Мама улыбается уголками губ.
– Да, но я вернулась пораньше, когда узнала о случившемся. Итан сообщил мне. А потом позвонили из «Люшеса Брауна», но я им сказала, что твое обучение уже оплачено полностью, так что пусть не жалуются. А еще тот, с кем я общалась, был ужасно груб и снисходителен, и я не стала сдерживаться в выражениях.
Я улыбаюсь во весь рот. Мама умеет быть по-настоящему крутой. Мне не верится, что она прилетела с другого конца восточного побережья, чтобы просто полюбоваться на дочь в ворохе одеял, которые усыпаны чем-то похожим на какашки. Это почти компенсирует все те мюзиклы, которые она пропустила, потому что у нее были дела. Мама подходит ко мне и приглаживает разлохматившиеся волосы. Она так делала, еще когда я была совсем мелкой, – успокаивала меня, когда я вопила из-за того, что не получила желаемое. Но сегодня все иначе. Я, конечно, в восторге, что мама здесь, но погладить меня по голове недостаточно, чтобы исправить то, что происходит в «Люшесе Брауне» – и вообще в театральном мире, если уж на то пошло.
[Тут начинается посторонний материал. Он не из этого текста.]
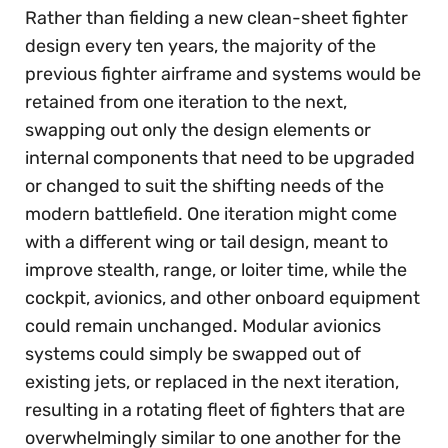
Rather than fielding a new clean-sheet fighter
design every ten years, the majority of the
previous fighter airframe and systems would be
retained from one iteration to the next,
swapping out only the design elements or
internal components that need to be upgraded
or changed to suit the shifting needs of the
modern battlefield. One iteration might come
with a different wing or tail design, meant to
improve stealth, range, or loiter time, while the
cockpit, avionics, and other onboard equipment
could remain unchanged. Modular avionics
systems could simply be swapped out of
existing jets, or replaced in the next iteration,
resulting in a rotating fleet of fighters that are
overwhelmingly similar to one another for the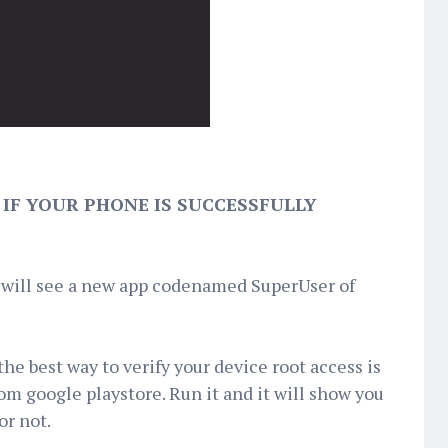
IF YOUR PHONE IS SUCCESSFULLY
u will see a new app codenamed SuperUser of
e best way to verify your device root access is
m google playstore. Run it and it will show you
or not.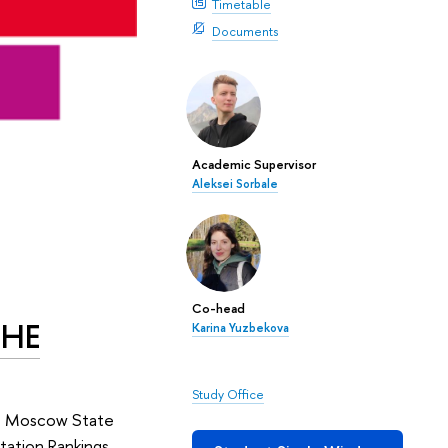
Timetable
Documents
Academic Supervisor
Aleksei Sorbale
Co-head
THE
Karina Yuzbekova
Study Office
on. Moscow State
tation Rankings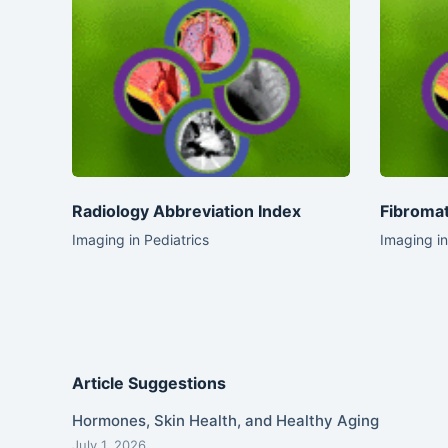
Radiology Abbreviation Index
Fibromat
Imaging in Pediatrics
Imaging in
Article Suggestions
Hormones, Skin Health, and Healthy Aging
July 1, 2026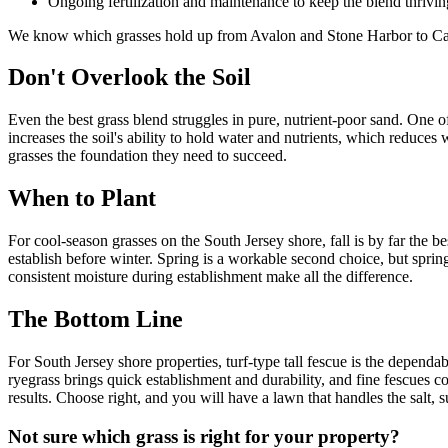
Ongoing fertilization and maintenance to keep the blend thrivin
We know which grasses hold up from Avalon and Stone Harbor to Cap
Don't Overlook the Soil
Even the best grass blend struggles in pure, nutrient-poor sand. One 
increases the soil's ability to hold water and nutrients, which reduces
grasses the foundation they need to succeed.
When to Plant
For cool-season grasses on the South Jersey shore, fall is by far the b
establish before winter. Spring is a workable second choice, but spr
consistent moisture during establishment make all the difference.
The Bottom Line
For South Jersey shore properties, turf-type tall fescue is the dependab
ryegrass brings quick establishment and durability, and fine fescues c
results. Choose right, and you will have a lawn that handles the salt, 
Not sure which grass is right for your property?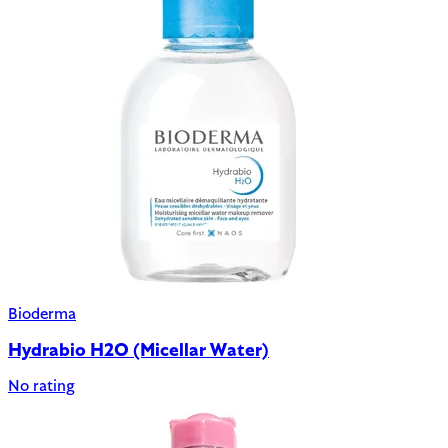
Bioderma
Hydrabio H2O (Micellar Water)
No rating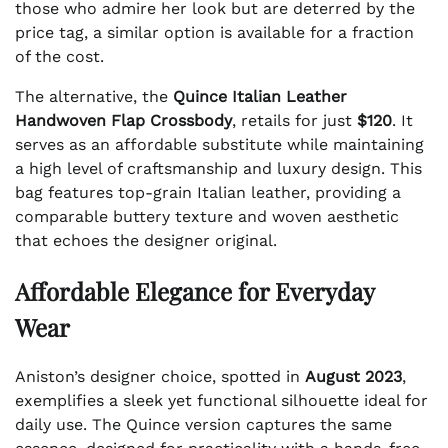
those who admire her look but are deterred by the
price tag, a similar option is available for a fraction
of the cost.
The alternative, the
Quince Italian Leather
Handwoven Flap Crossbody
, retails for just
$120
. It
serves as an affordable substitute while maintaining
a high level of craftsmanship and luxury design. This
bag features top-grain Italian leather, providing a
comparable buttery texture and woven aesthetic
that echoes the designer original.
Affordable Elegance for Everyday
Wear
Aniston’s designer choice, spotted in
August 2023
,
exemplifies a sleek yet functional silhouette ideal for
daily use. The Quince version captures the same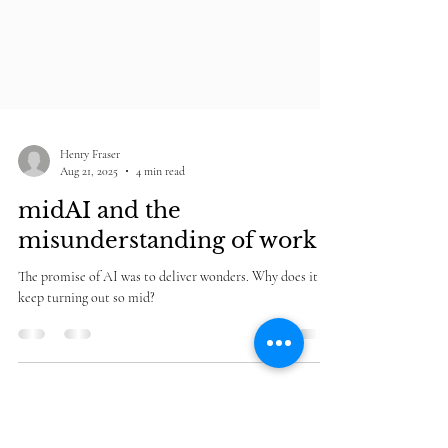
Henry Fraser
Aug 21, 2025
4 min read
midAI and the
misunderstanding of work
The promise of AI was to deliver wonders. Why does it
keep turning out so mid?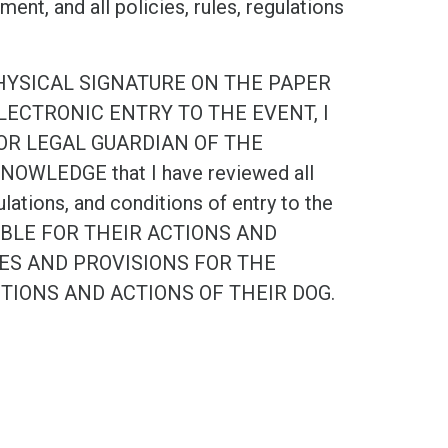
nt, and all policies, rules, regulations
PHYSICAL SIGNATURE ON THE PAPER
ECTRONIC ENTRY TO THE EVENT, I
OR LEGAL GUARDIAN OF THE
OWLEDGE that I have reviewed all
ulations, and conditions of entry to the
NSIBLE FOR THEIR ACTIONS AND
IES AND PROVISIONS FOR THE
CTIONS AND ACTIONS OF THEIR DOG.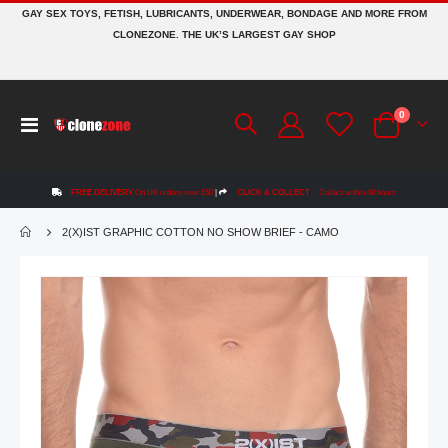
GAY SEX TOYS, FETISH, LUBRICANTS, UNDERWEAR, BONDAGE AND MORE FROM
CLONEZONE. THE UK’S LARGEST GAY SHOP
items
0
Toggle
Cart
Nav
FREE DELIVERY
On UK orders over £50
|
CLICK & COLLECT
Collect within 48 hours
2(X)IST GRAPHIC COTTON NO SHOW BRIEF - CAMO
Skip
to
the
end
of
the
images
gallery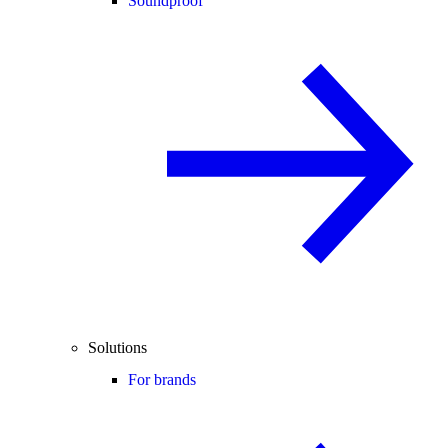
Soundproof
Solutions
For brands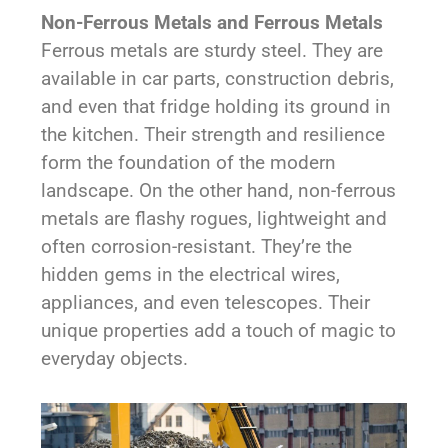
Non-Ferrous Metals and Ferrous Metals
Ferrous metals are sturdy steel. They are
available in car parts, construction debris,
and even that fridge holding its ground in
the kitchen. Their strength and resilience
form the foundation of the modern
landscape. On the other hand, non-ferrous
metals are flashy rogues, lightweight and
often corrosion-resistant. They’re the
hidden gems in the electrical wires,
appliances, and even telescopes. Their
unique properties add a touch of magic to
everyday objects.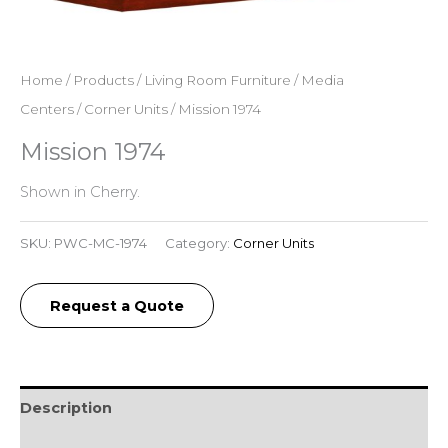
Home
/
Products
/
Living Room Furniture
/
Media
Centers
/
Corner Units
/ Mission 1974
Mission 1974
Shown in Cherry.
SKU:
PWC-MC-1974
Category:
Corner Units
Request a Quote
Description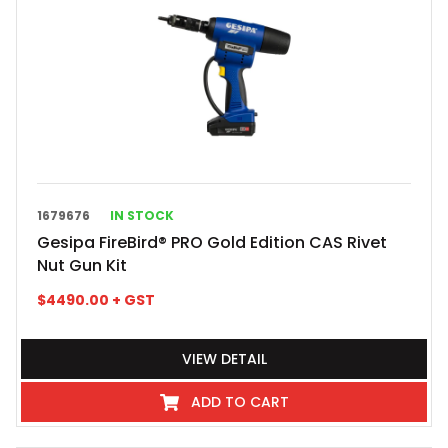
1679676
IN STOCK
Gesipa FireBird® PRO Gold Edition CAS Rivet
Nut Gun Kit
$
4490.00
+ GST
VIEW DETAIL
ADD TO CART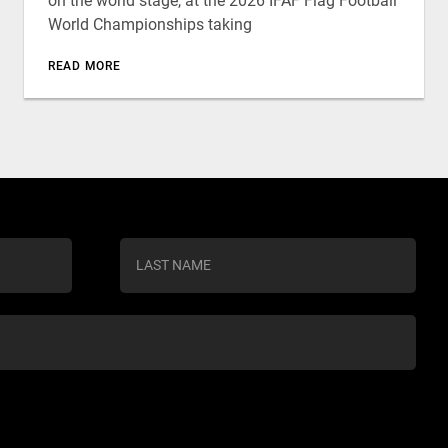
on the world stage, at the 2026 IFAF Flag Football
World Championships taking
READ MORE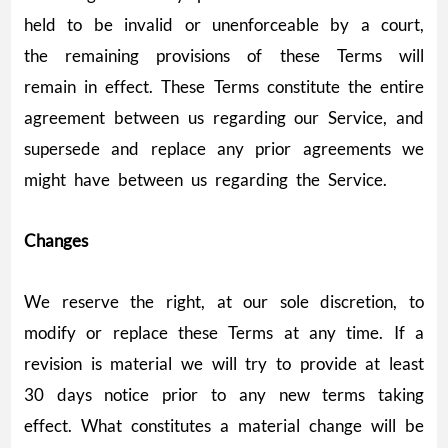
held to be invalid or unenforceable by a court,
the remaining provisions of these Terms will
remain in effect. These Terms constitute the entire
agreement between us regarding our Service, and
supersede and replace any prior agreements we
might have between us regarding the Service.
Changes
We reserve the right, at our sole discretion, to
modify or replace these Terms at any time. If a
revision is material we will try to provide at least
30 days notice prior to any new terms taking
effect. What constitutes a material change will be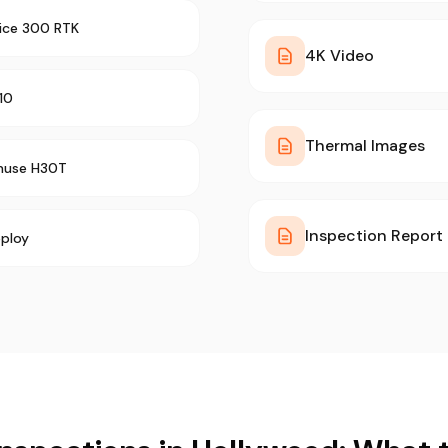
rice 300 RTK
4K Video
10
Thermal Images
muse H30T
Inspection Report
ploy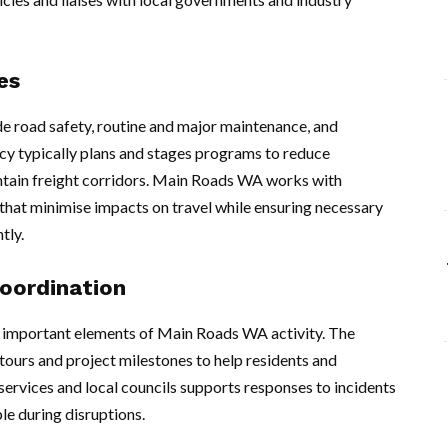
es
 road safety, routine and major maintenance, and
cy typically plans and stages programs to reduce
ntain freight corridors. Main Roads WA works with
hat minimise impacts on travel while ensuring necessary
tly.
oordination
 important elements of Main Roads WA activity. The
ours and project milestones to help residents and
ervices and local councils supports responses to incidents
le during disruptions.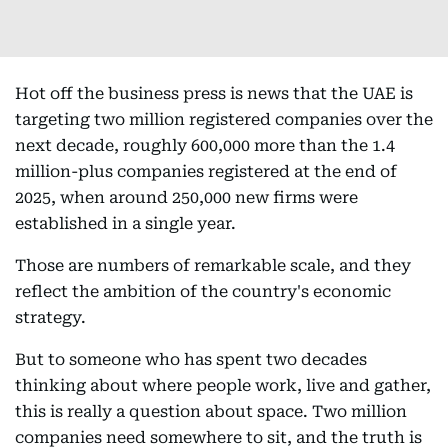
Hot off the business press is news that the UAE is
targeting two million registered companies over the
next decade, roughly 600,000 more than the 1.4
million-plus companies registered at the end of
2025, when around 250,000 new firms were
established in a single year.
Those are numbers of remarkable scale, and they
reflect the ambition of the country's economic
strategy.
But to someone who has spent two decades
thinking about where people work, live and gather,
this is really a question about space. Two million
companies need somewhere to sit, and the truth is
– Завтра я встречаюсь с папой в Париже, – говорит мама. – У нас будет пара мероприятий в магазине, и мы должны посетить один банкет. Улетаю завтра утром. Хочешь со мной?
– Куда? В Париж?
– Да. Тебе надо взбодриться. Поедим багеты, сходим в Лувр, на шопинг. – Мама дотрагивается до моего подбородка алым ногтем. – Ну, знаешь, стандартный набор.
Это очень соблазнительное предложение. Хлеб и сыр бри идут в списке моей любимой еды сразу после мороженого, и, готова поспорить, я смогу подобрать себе в «золотом треугольнике»[67] пару туфель и новую сумочку. Но мысли о турбулентности, папе в наушниках, бесконечно обсуждающем сделки по телефону, и маме, повторяющей «о, Эви, моя примадонна», не вызывают во мне особого энтузиазма. И несмотря на то что из Огайо я бежала, больше мне никуда мчать не хочется.
– Звучит приятно, – говорю я, – но я, пожалуй, немного побуду дома. Досмотрю пропущенные эпизоды сериалов. Напомню Уоткинсу, кто его любимый член семьи.
Мама смеется.
– Хорошо, как хочешь. Тогда я вернусь через две недели, ладно? Когда все эти собрания закончатся, мы с тобой серьезно обо всем поговорим.
Мама никогда в жизни не предлагала мне о чем-либо серьезно поговорить. Я притягиваю ее к себе и обнимаю, сминая свежевыглаженные рукава тренчкота.
Она гладит меня по голове.
– Я тебя люблю, Эви.
– И я тебя, мам.
И тут в дверь опять кто-то стучит.
– Привет, – доносится из коридора, – это Джиа. Можно войти?
Наконец-то она здесь.
– Конечно, – отвечаю я.
Джиа неуклюже вваливается в комнату, потому что у нее в руках примерно пятнадцать пакетов. Веснушек на щеках больше, чем когда-либо, кожа загорела под беспощадным нью-йоркским солнцем.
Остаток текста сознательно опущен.